WATCH: Bodyguard’s Quick Thinking Saves Japan’s Prime Minister From Hurled Explosive Device
Police officers investigate Saikazaki port, where Japan's Prime Minister Fumio Kishida was evacuated unharmed from the scene of an apparent "smoke bomb" blast a day before, in Wakayama on April 16, 2023.
Photo by STR/JIJI PRESS/AFP via Getty Images

Video footage emerged over the weekend that showed how a quick thinking bodyguard for Japanese Prime Minister Fumio Kishida saved the political leader from harm after a man threw a explosive device at him during a campaign event.

Kishida, who was campaigning in western Japan, was not injured in the attack, but a police officer did receive treatment for some minor injuries.
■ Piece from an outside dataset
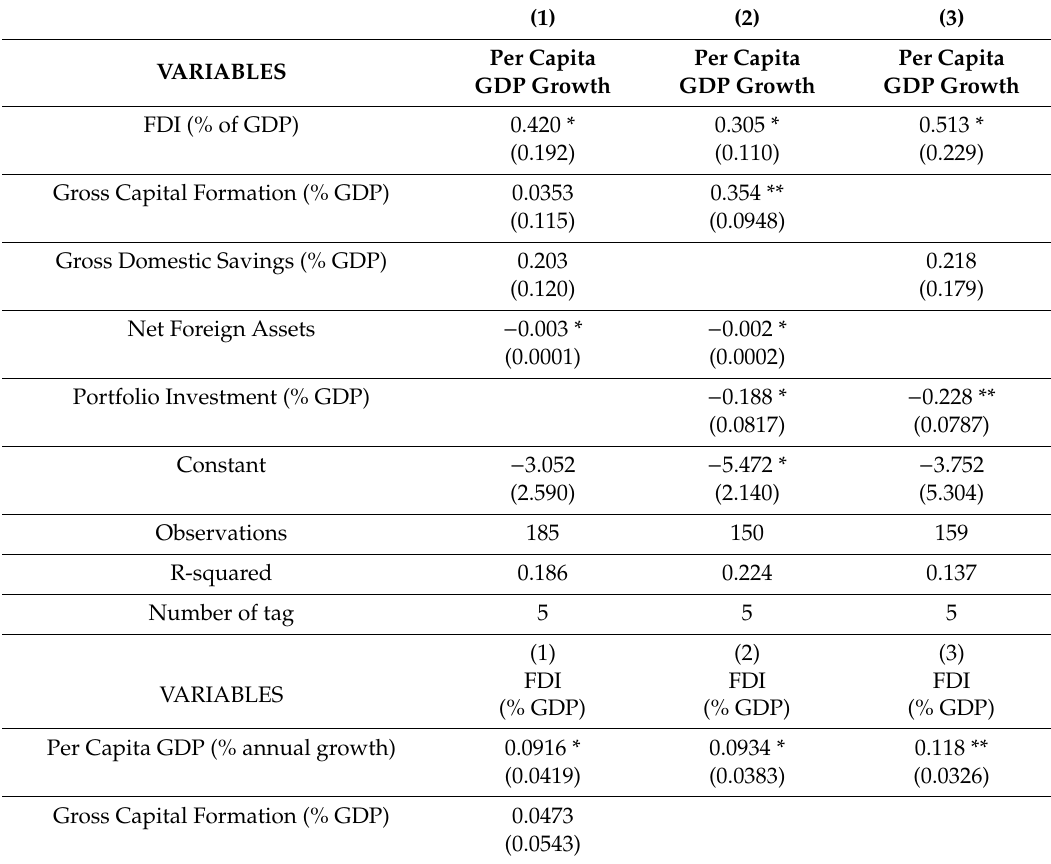
Table A1. Panel fixed-e ff ect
Police immediately detained a young man — tackling him to the ground — after “the suspicious object” was thrown at Kishida.

Video shows that a bodyguard standing closely to Kishida saw the moment that the object hit the ground near where he was standing and immediately ran toward the device to kick it away while deploying a shield to protect the leader.


The explosive happened several seconds after the prime minister’s team whisked him away. After the bang, people scream and run away while white smoke can be seen rising from where the explosion went off.

Video appeared to show bystanders grabbing the suspect, who is a 24-year-old named Kimura.

“We are holding an important election for our country, and we must work together with all of you to see it through,” Kishida said after the attack as his party, the Liberal Democrats, announced that they would continue to hold campaign events before upcoming elections.

“Elections are the core of democracy, and we should never tolerate threats or obstruction by violence,” said Chief Cabinet Secretary Hirokazu Matsuno.

The explosive attack occurred less than one year after former Japanese Prime Minister Shinzo Abe was assassinated while campaigning in western Japan. Abe, a center-Right politician, was Japan’s longest-serving prime minister since WWII, serving between 2012 and 2020.

Tetsuya Yamagami, who allegedly shot Abe in July with a homemade gun, will stand trial for murder and a gun charge, according to the Nara District Court. The charges come after a lengthy mental examination to determine whether Yamagami could be tried.